Essential skills and experience:

A university degree in engineering (biomedical, chemical, industrial, biotechnology, or related fields) is required and a minimum of 2 years of relevant experience, or an advanced degree with 0 years of experience. Experience in regulated industries such as medical devices, pharmaceuticals, or biotechnology is necessary. Proficiency in preparing and reviewing technical documentation, including protocols, report s, and validations, is essential. Knowledge of ISO 13485 quality management system requirements must be demonstrated. A good understanding of Good Manufacturing Practices (GMP) is important. Intermediate to advanced English skills, especially for reading and writing technical documents, are needed. Clear verbal and written communication abilities are required. Experience with creating and maintaining SOPs, protocols, and technical reports is essential. A willingness to travel as per job requirements is necessary. Holding a valid passport for travel purposes is mandatory. Willingness to undertake extended overseas assignments of one month or more, if needed, is expected.

Travel Requirements

: International travel of +25% may be required during the transfer project, interacting with the sending site team and supporting key transfer activities at both sending and receiving sites.
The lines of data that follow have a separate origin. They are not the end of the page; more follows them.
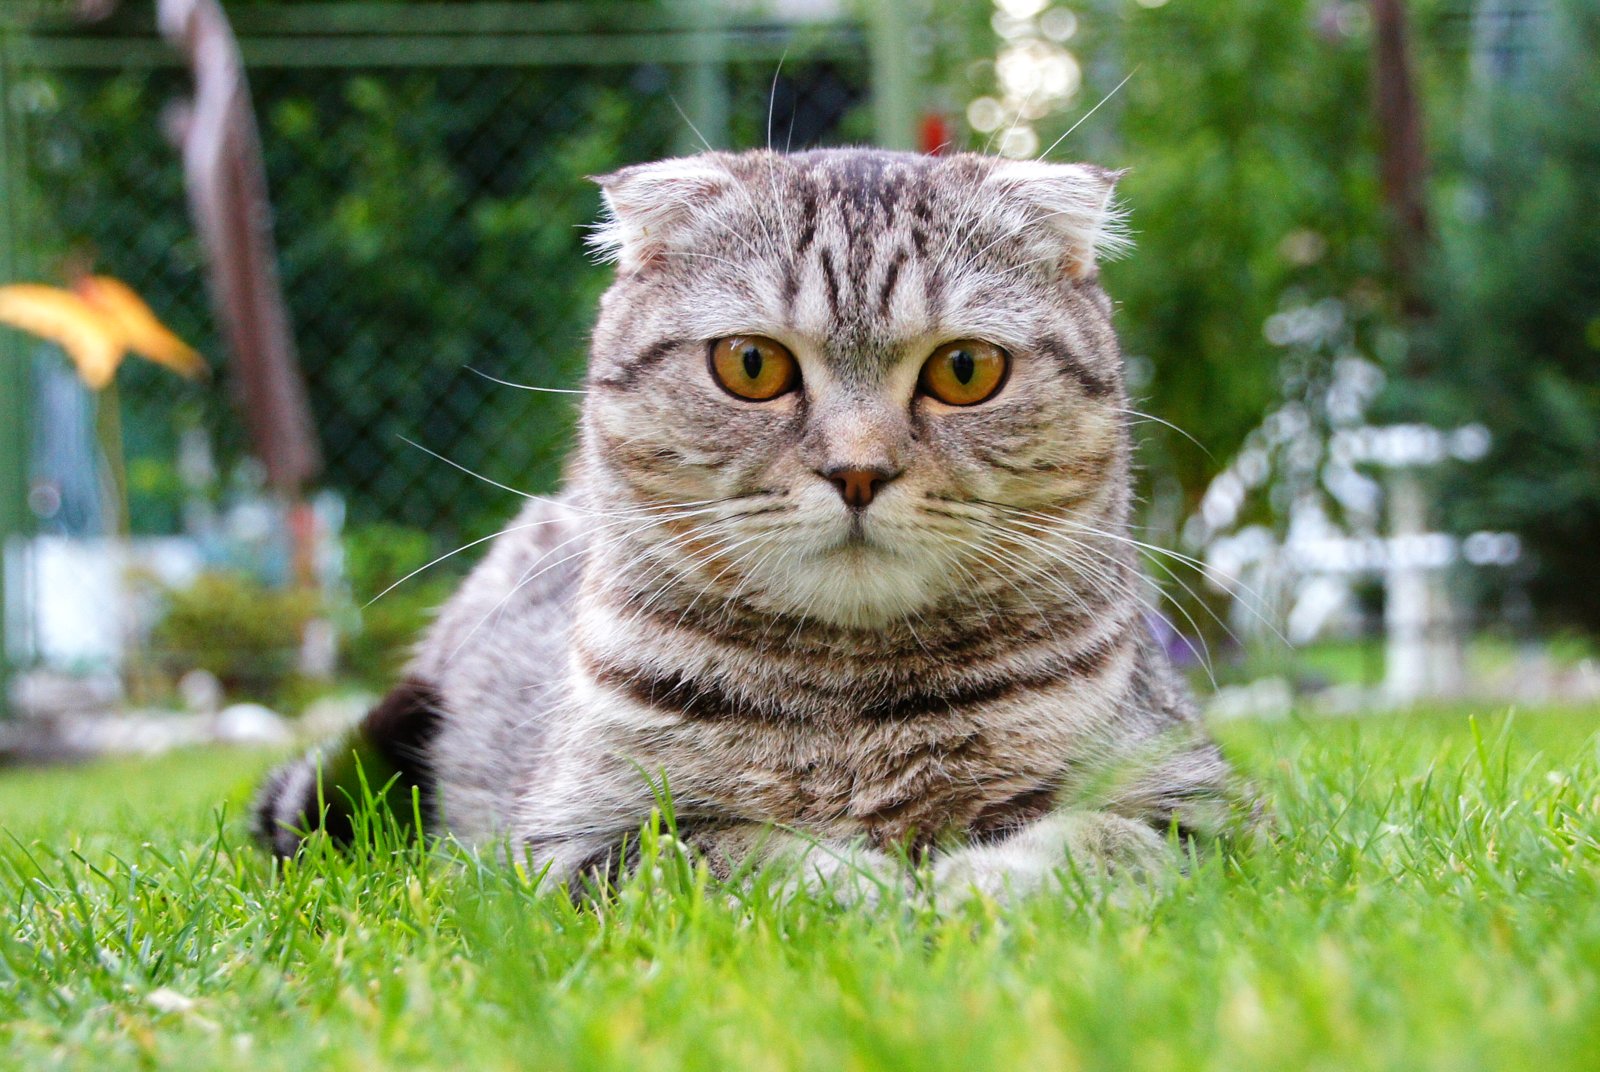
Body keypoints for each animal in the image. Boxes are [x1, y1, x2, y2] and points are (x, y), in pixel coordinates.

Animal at [252, 148, 1248, 908]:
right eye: (752, 365)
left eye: (966, 369)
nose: (857, 470)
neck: (855, 711)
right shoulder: (572, 844)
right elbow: (723, 853)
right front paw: (864, 884)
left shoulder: (1211, 811)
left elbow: (1105, 842)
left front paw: (979, 880)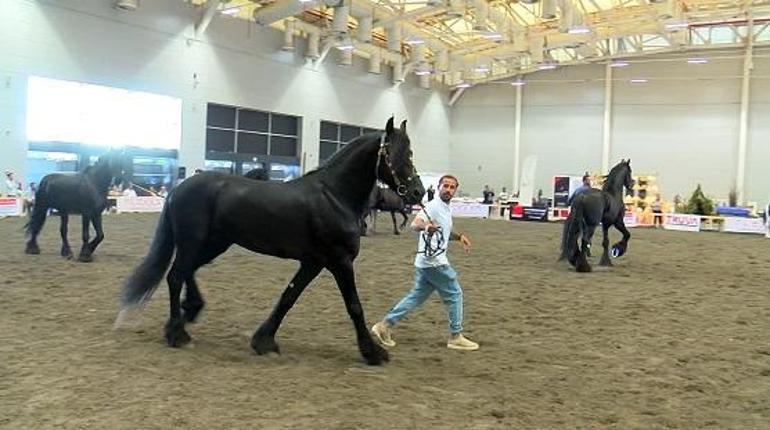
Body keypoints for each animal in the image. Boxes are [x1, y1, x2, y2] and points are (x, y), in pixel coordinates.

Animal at [117, 118, 424, 366]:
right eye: (398, 154)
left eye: (410, 152)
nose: (418, 192)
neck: (334, 196)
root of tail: (178, 189)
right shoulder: (340, 261)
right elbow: (354, 306)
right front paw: (373, 352)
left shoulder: (313, 262)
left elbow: (288, 298)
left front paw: (264, 341)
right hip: (195, 241)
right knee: (176, 275)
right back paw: (177, 333)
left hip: (214, 243)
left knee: (186, 272)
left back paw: (190, 309)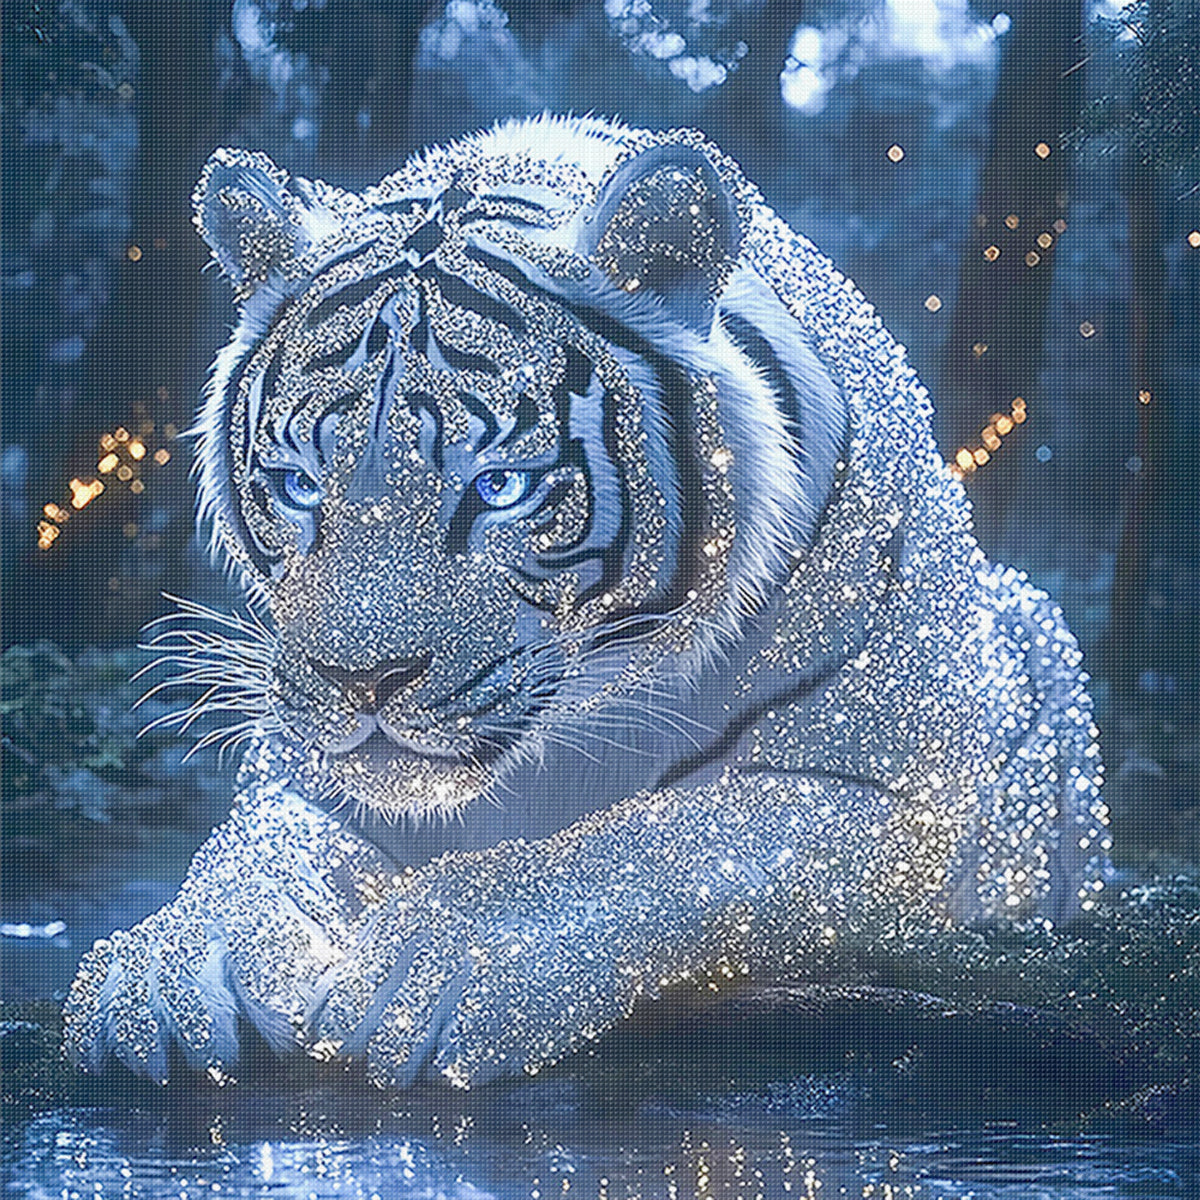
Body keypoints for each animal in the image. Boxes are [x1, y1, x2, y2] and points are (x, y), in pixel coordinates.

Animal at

Desirable skills and experience

:


Experience working with cross-functional teams such as production, quality, regulatory, and engineering adds value. Participation in at least one technology or process transfer project is expected. Participation in regulatory audits is considered beneficial. Knowledge of process validation activities including IQ/OQ/PQ is preferred. Experience in transferring production lines would be advantageous. Familiarity with product design documents, device master records (DMR), and design history files (DHF) Experience using quality management systems (QMS), managing CAPAs, and handling change control.

What's in it for you:

This role offers innovative projects, strong culture and excellent opportunities for career progression. Additionally, it's an opportunity to be part of a transformative greenfield project that will contribute to our client's ongoing commitment to improving healthcare globally while supporting local communities in Malaysia.

We offer a competitive package including salary, incentives, medical coverage and paid leave.